= Trans-oriental Rally =

2008 motor rally

The Trans-oriental Rally was a motor rally which started in St. Petersburg on June 12, 2008 and ended next to the Great Wall of China near Beijing on June 28, 2008.

==Overview==
It was an alternative to the Lisboa 2008 Dakar Rally which was cancelled due to fears of terrorism. Among the drivers on the race was François Delecour, two-time winner of the Monte Carlo Rally.
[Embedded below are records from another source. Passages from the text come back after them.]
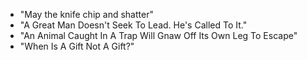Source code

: * "May the knife chip and shatter"
* "A Great Man Doesn't Seek To Lead. He's Called To It."
* "An Animal Caught In A Trap Will Gnaw Off Its Own Leg To Escape"
* "When Is A Gift Not A Gift?"
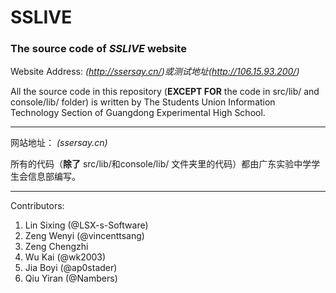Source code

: # SSLIVE
### The source code of _SSLIVE_ website  
  
Website Address: *(http://ssersay.cn/)*或测试地址*(http://106.15.93.200/)*  

All the source code in this repository (**EXCEPT FOR** the code in src/lib/ and console/lib/ folder) is written by The Students Union Information Technology Section of Guangdong Experimental High School.

---
网站地址：  *(ssersay.cn)*

所有的代码（**除了** src/lib/和console/lib/ 文件夹里的代码）都由广东实验中学学生会信息部编写。

---
Contributors:  
1. Lin Sixing (@LSX-s-Software)  
2. Zeng Wenyi (@vincenttsang)  
3. Zeng Chengzhi
4. Wu Kai (@wk2003)
5. Jia Boyi (@ap0stader)
6. Qiu Yiran (@Nambers)
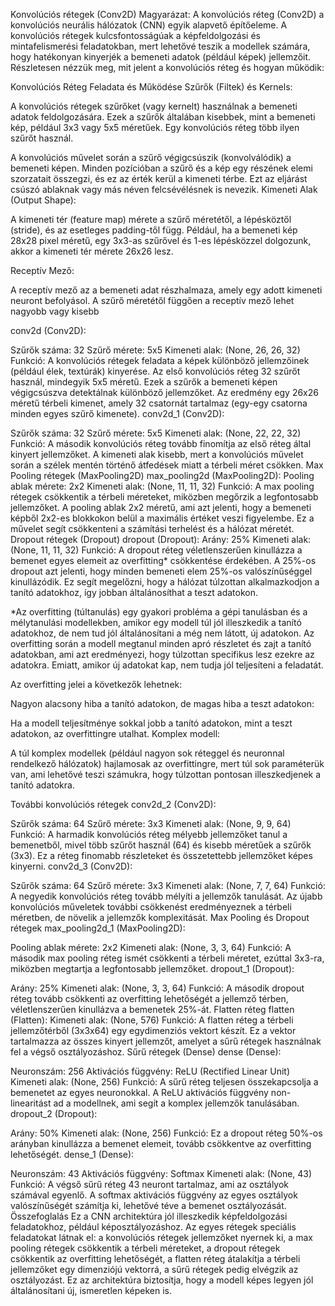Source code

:Konvolúciós rétegek (Conv2D)
Magyarázat: 
A konvolúciós réteg (Conv2D) a konvolúciós neurális hálózatok (CNN) egyik alapvető építőeleme. A konvolúciós rétegek kulcsfontosságúak a képfeldolgozási és mintafelismerési feladatokban, mert lehetővé teszik a modellek számára, hogy hatékonyan kinyerjék a bemeneti adatok (például képek) jellemzőit. Részletesen nézzük meg, mit jelent a konvolúciós réteg és hogyan működik:

Konvolúciós Réteg Feladata és Működése
Szűrők (Filtek) és Kernels:

A konvolúciós rétegek szűrőket (vagy kernelt) használnak a bemeneti adatok feldolgozására. Ezek a szűrők általában kisebbek, mint a bemeneti kép, például 3x3 vagy 5x5 méretűek. Egy konvolúciós réteg több ilyen szűrőt használ.

A konvolúciós művelet során a szűrő végigcsúszik (konvolválódik) a bemeneti képen. Minden pozícióban a szűrő és a kép egy részének elemi szorzatait összegzi, és ez az érték kerül a kimeneti térbe. Ezt az eljárást csúszó ablaknak vagy más néven felcsévélésnek is nevezik.
Kimeneti Alak (Output Shape):

A kimeneti tér (feature map) mérete a szűrő méretétől, a lépésköztől (stride), és az esetleges padding-től függ. Például, ha a bemeneti kép 28x28 pixel méretű, egy 3x3-as szűrővel és 1-es lépésközzel dolgozunk, akkor a kimeneti tér mérete 26x26 lesz.

Receptív Mező:

A receptív mező az a bemeneti adat részhalmaza, amely egy adott kimeneti neuront befolyásol. A szűrő méretétől függően a receptív mező lehet nagyobb vagy kisebb


conv2d (Conv2D):

Szűrők száma: 32
Szűrő mérete: 5x5
Kimeneti alak: (None, 26, 26, 32)
Funkció: A konvolúciós rétegek feladata a képek különböző jellemzőinek (például élek, textúrák) kinyerése. Az első konvolúciós réteg 32 szűrőt használ, mindegyik 5x5 méretű. Ezek a szűrők a bemeneti képen végigcsúszva detektálnak különböző jellemzőket. Az eredmény egy 26x26 méretű térbeli kimenet, amely 32 csatornát tartalmaz (egy-egy csatorna minden egyes szűrő kimenete).
conv2d_1 (Conv2D):

Szűrők száma: 32
Szűrő mérete: 5x5
Kimeneti alak: (None, 22, 22, 32)
Funkció: A második konvolúciós réteg tovább finomítja az első réteg által kinyert jellemzőket. A kimeneti alak kisebb, mert a konvolúciós művelet során a szélek mentén történő átfedések miatt a térbeli méret csökken.
Max Pooling rétegek (MaxPooling2D)
max_pooling2d (MaxPooling2D):
Pooling ablak mérete: 2x2
Kimeneti alak: (None, 11, 11, 32)
Funkció: A max pooling rétegek csökkentik a térbeli méreteket, miközben megőrzik a legfontosabb jellemzőket. A pooling ablak 2x2 méretű, ami azt jelenti, hogy a bemeneti képből 2x2-es blokkokon belül a maximális értéket veszi figyelembe. Ez a művelet segít csökkenteni a számítási terhelést és a hálózat méretét.
Dropout rétegek (Dropout)
dropout (Dropout):
Arány: 25%
Kimeneti alak: (None, 11, 11, 32)
Funkció: A dropout réteg véletlenszerűen kinullázza a bemenet egyes elemeit az overfitting* csökkentése érdekében. A 25%-os dropout azt jelenti, hogy minden bemeneti elem 25%-os valószínűséggel kinullázódik. Ez segít megelőzni, hogy a hálózat túlzottan alkalmazkodjon a tanító adatokhoz, így jobban általánosíthat a teszt adatokon.

*Az overfitting (túltanulás) egy gyakori probléma a gépi tanulásban és a mélytanulási modellekben, amikor egy modell túl jól illeszkedik a tanító adatokhoz, de nem tud jól általánosítani a még nem látott, új adatokon. Az overfitting során a modell megtanul minden apró részletet és zajt a tanító adatokban, ami azt eredményezi, hogy túlzottan specifikus lesz ezekre az adatokra. Emiatt, amikor új adatokat kap, nem tudja jól teljesíteni a feladatát.

Az overfitting jelei a következők lehetnek:

Nagyon alacsony hiba a tanító adatokon, de magas hiba a teszt adatokon:

Ha a modell teljesítménye sokkal jobb a tanító adatokon, mint a teszt adatokon, az overfittingre utalhat.
Komplex modell:

A túl komplex modellek (például nagyon sok réteggel és neuronnal rendelkező hálózatok) hajlamosak az overfittingre, mert túl sok paraméterük van, ami lehetővé teszi számukra, hogy túlzottan pontosan illeszkedjenek a tanító adatokra.

További konvolúciós rétegek
conv2d_2 (Conv2D):

Szűrők száma: 64
Szűrő mérete: 3x3
Kimeneti alak: (None, 9, 9, 64)
Funkció: A harmadik konvolúciós réteg mélyebb jellemzőket tanul a bemenetből, mivel több szűrőt használ (64) és kisebb méretűek a szűrők (3x3). Ez a réteg finomabb részleteket és összetettebb jellemzőket képes kinyerni.
conv2d_3 (Conv2D):

Szűrők száma: 64
Szűrő mérete: 3x3
Kimeneti alak: (None, 7, 7, 64)
Funkció: A negyedik konvolúciós réteg tovább mélyíti a jellemzők tanulását. Az újabb konvolúciós műveletek további csökkenést eredményeznek a térbeli méretben, de növelik a jellemzők komplexitását.
Max Pooling és Dropout rétegek
max_pooling2d_1 (MaxPooling2D):

Pooling ablak mérete: 2x2
Kimeneti alak: (None, 3, 3, 64)
Funkció: A második max pooling réteg ismét csökkenti a térbeli méretet, ezúttal 3x3-ra, miközben megtartja a legfontosabb jellemzőket.
dropout_1 (Dropout):

Arány: 25%
Kimeneti alak: (None, 3, 3, 64)
Funkció: A második dropout réteg tovább csökkenti az overfitting lehetőségét a jellemző térben, véletlenszerűen kinullázva a bemenetek 25%-át.
Flatten réteg
flatten (Flatten):
Kimeneti alak: (None, 576)
Funkció: A flatten réteg a térbeli jellemzőtérből (3x3x64) egy egydimenziós vektort készít. Ez a vektor tartalmazza az összes kinyert jellemzőt, amelyet a sűrű rétegek használnak fel a végső osztályozáshoz.
Sűrű rétegek (Dense)
dense (Dense):

Neuronszám: 256
Aktivációs függvény: ReLU (Rectified Linear Unit)
Kimeneti alak: (None, 256)
Funkció: A sűrű réteg teljesen összekapcsolja a bemenetet az egyes neuronokkal. A ReLU aktivációs függvény non-linearitást ad a modellnek, ami segít a komplex jellemzők tanulásában.
dropout_2 (Dropout):

Arány: 50%
Kimeneti alak: (None, 256)
Funkció: Ez a dropout réteg 50%-os arányban kinullázza a bemenet elemeit, tovább csökkentve az overfitting lehetőségét.
dense_1 (Dense):

Neuronszám: 43
Aktivációs függvény: Softmax
Kimeneti alak: (None, 43)
Funkció: A végső sűrű réteg 43 neuront tartalmaz, ami az osztályok számával egyenlő. A softmax aktivációs függvény az egyes osztályok valószínűségét számítja ki, lehetővé téve a bemenet osztályozását.
Összefoglalás
Ez a CNN architektúra jól illeszkedik képfeldolgozási feladatokhoz, például képosztályozáshoz. Az egyes rétegek speciális feladatokat látnak el: a konvolúciós rétegek jellemzőket nyernek ki, a max pooling rétegek csökkentik a térbeli méreteket, a dropout rétegek csökkentik az overfitting lehetőségét, a flatten réteg átalakítja a térbeli jellemzőket egy dimenziójú vektorrá, a sűrű rétegek pedig elvégzik az osztályozást. Ez az architektúra biztosítja, hogy a modell képes legyen jól általánosítani új, ismeretlen képeken is.






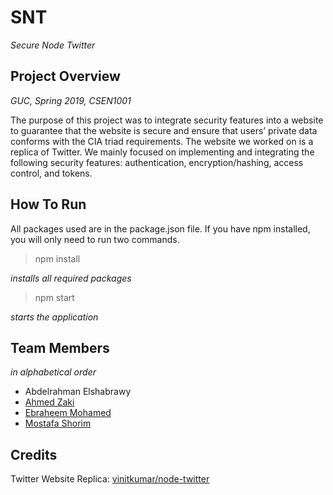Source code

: # SNT
*Secure Node Twitter*

## Project Overview
*GUC, Spring 2019, CSEN1001*

The purpose of this project was to integrate security features into a website to guarantee that the website is secure and ensure that users’ private data conforms with the CIA triad requirements. The website we worked on is a replica of Twitter. We mainly focused on implementing and integrating the following security features: authentication, encryption/hashing, access control, and tokens.

## How To Run
All packages used are in the package.json file. If you have npm installed, you will only need to run two commands.

> npm install

*installs all required packages*

> npm start

*starts the application*

## Team Members
*in alphabetical order*

* Abdelrahman Elshabrawy
* [Ahmed Zaki](https://github.com/Zakyyy)
* [Ebraheem Mohamed](https://github.com/Ebraheem1)
* [Mostafa Shorim](https://github.com/shorim)

## Credits

Twitter Website Replica: [vinitkumar/node-twitter](https://github.com/vinitkumar/node-twitter)
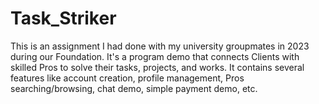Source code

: # Task_Striker
This is an assignment I had done with my university groupmates in 2023 during our Foundation. It's a program demo that connects Clients with skilled Pros to solve their tasks, projects, and works. It contains several features like account creation, profile management, Pros searching/browsing, chat demo, simple payment demo, etc.
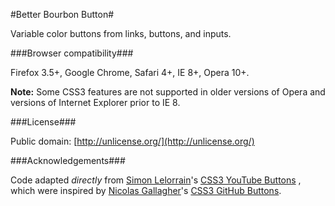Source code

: #Better Bourbon Button#

Variable color buttons from links, buttons, and inputs.


###Browser compatibility###

Firefox 3.5+, Google Chrome, Safari 4+, IE 8+, Opera 10+.

**Note:** Some CSS3 features are not supported in older versions of Opera and versions of Internet Explorer prior to IE 8.

###License###

Public domain: [http://unlicense.org/](http://unlicense.org/)

###Acknowledgements###

Code adapted *directly* from [Simon Lelorrain](http://me.decaps.fr)'s [CSS3 YouTube Buttons](http://lab.decaps.fr/css3-youtube-buttons/) , which were inspired by [Nicolas Gallagher](http://nicolasgallagher.com/)'s [CSS3 GitHub Buttons](http://github.com/necolas/css3-github-buttons).
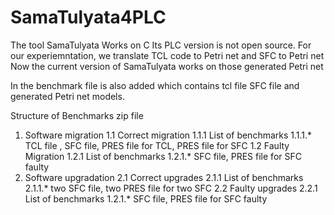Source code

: # SamaTulyata4PLC
The tool SamaTulyata Works on C 
Its PLC version is not open source.
For our experiemntation, we translate TCL code to Petri net and SFC to Petri net 
Now the current version of SamaTulyata works on those generated Petri net 

In the benchmark file is also added which contains tcl file SFC file and generated Petri net models.

Structure of Benchmarks zip file

1. Software migration
  1.1 Correct migration
     1.1.1 List of benchmarks
           1.1.1.* TCL file , SFC file, PRES file for TCL, PRES file for SFC
  1.2 Faulty Migration
      1.2.1 List of benchmarks
           1.2.1.*  SFC file, PRES file for SFC faulty
2. Software upgradation
      2.1 Correct upgrades
     2.1.1 List of benchmarks
           2.1.1.* two SFC file, two PRES file for two SFC
   2.2 Faulty upgrades
      2.2.1 List of benchmarks
           1.2.1.* SFC file, PRES file for SFC faulty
There were 16 legs planned:

| Stage | Date | From | To |
| 1 | June 12 | RUS St. Petersburg | RUS Rogatchevo |
| 2 | June 13 | RUS Rogatchevo | RUS Petrovsky |
| 3 | June 14 | RUS Petrovsky | RUS Yelabuga |
| 4 | June 15 | RUS Yelabuga | RUS Mrakovo |
| 5 | June 16 | RUS Mrakovo | Bogotse |
| 6 | June 17 | Bogotse | KAZ Arkalyk |
| 7 | June 18 | KAZ Arkalyk | KAZ Botakara (via Astana) |
| 8 | June 19 | KAZ Botakara | KAZ Ayaguz |
| 9 | June 20 | KAZ Ayaguz | CHN Karamay |
| 10 | June 21 | CHN Karamay | CHN Turpan |
Rest day
| 11 | June 23 | CHN Turpan | CHN Hami |
| 12 | June 24 | CHN Hami | CHN Quinguan |
| 13 | June 25 | CHN Quinguan | CHN Alxa Youqi |
| 14 | June 26 | CHN Alxa Youqi | CHN Bayanhot |
| 15 | June 27 | CHN Bayanhot | CHN Hohhot |
| 16 | June 28 | CHN Hohhot | CHN Beijing |

==Fatalities==
To date there have been two fatalities on the race:
- Chinese driver Xu Lang, June 17 (from injuries sustained a day earlier)
- French motorcyclist Philippe Tonin, June 17

The latter fatality led the Russian Kamaz team to withdraw.